* [About this exercise]:
The answer must consist of every line from the entries that holds the word "hand".

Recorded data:
+ + +
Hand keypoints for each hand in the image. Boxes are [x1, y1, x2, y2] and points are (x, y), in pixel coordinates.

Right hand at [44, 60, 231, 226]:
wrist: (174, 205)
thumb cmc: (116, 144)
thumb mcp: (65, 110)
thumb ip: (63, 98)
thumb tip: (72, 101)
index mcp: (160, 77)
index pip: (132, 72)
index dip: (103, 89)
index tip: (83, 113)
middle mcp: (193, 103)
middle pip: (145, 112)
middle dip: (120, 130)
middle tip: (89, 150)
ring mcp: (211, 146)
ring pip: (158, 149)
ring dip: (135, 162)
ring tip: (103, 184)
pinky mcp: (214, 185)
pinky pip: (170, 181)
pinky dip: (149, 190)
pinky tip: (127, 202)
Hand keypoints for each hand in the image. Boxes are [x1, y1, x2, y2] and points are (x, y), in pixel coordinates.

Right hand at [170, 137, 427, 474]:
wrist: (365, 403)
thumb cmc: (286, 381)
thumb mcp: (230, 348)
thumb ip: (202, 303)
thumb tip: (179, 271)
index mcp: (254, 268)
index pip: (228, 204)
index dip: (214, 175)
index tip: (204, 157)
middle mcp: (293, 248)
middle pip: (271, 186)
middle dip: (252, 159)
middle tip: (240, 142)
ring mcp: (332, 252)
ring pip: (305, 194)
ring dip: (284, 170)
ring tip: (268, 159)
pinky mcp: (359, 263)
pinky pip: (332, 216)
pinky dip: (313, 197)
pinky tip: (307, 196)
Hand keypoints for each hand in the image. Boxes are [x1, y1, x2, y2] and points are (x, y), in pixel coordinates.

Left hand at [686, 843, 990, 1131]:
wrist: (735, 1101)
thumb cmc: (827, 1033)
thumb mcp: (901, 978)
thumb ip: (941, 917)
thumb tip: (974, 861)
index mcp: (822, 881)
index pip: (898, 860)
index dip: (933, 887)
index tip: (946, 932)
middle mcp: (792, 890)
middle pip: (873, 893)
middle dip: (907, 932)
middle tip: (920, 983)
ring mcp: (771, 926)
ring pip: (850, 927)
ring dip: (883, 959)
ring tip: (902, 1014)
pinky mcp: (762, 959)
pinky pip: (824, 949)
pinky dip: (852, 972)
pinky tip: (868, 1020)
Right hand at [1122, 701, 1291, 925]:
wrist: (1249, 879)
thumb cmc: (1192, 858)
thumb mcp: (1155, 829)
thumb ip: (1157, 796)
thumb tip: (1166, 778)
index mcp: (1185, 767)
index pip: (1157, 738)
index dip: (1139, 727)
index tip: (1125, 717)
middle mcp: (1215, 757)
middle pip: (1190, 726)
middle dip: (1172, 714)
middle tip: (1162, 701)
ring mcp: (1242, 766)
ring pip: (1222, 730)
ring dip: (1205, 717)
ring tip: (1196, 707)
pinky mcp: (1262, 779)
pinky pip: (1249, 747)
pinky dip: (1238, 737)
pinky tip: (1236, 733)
+ + +
* [Result]:
Hand keypoints for each hand in the image. Boxes are [x1, y1, x2, y2] and points are (x, y), in pixel coordinates.
Right hand at [44, 60, 231, 226]:
Hand keypoints for each hand in the image. Boxes are [x1, y1, x2, y2] and points are (x, y), in pixel coordinates.
Right hand at [170, 137, 427, 474]:
Hand keypoints for each hand in the image. Boxes are [x1, y1, x2, y2] and points are (x, y), in pixel coordinates.
Left hand at [686, 843, 990, 1131]:
Right hand at [1122, 701, 1291, 925]:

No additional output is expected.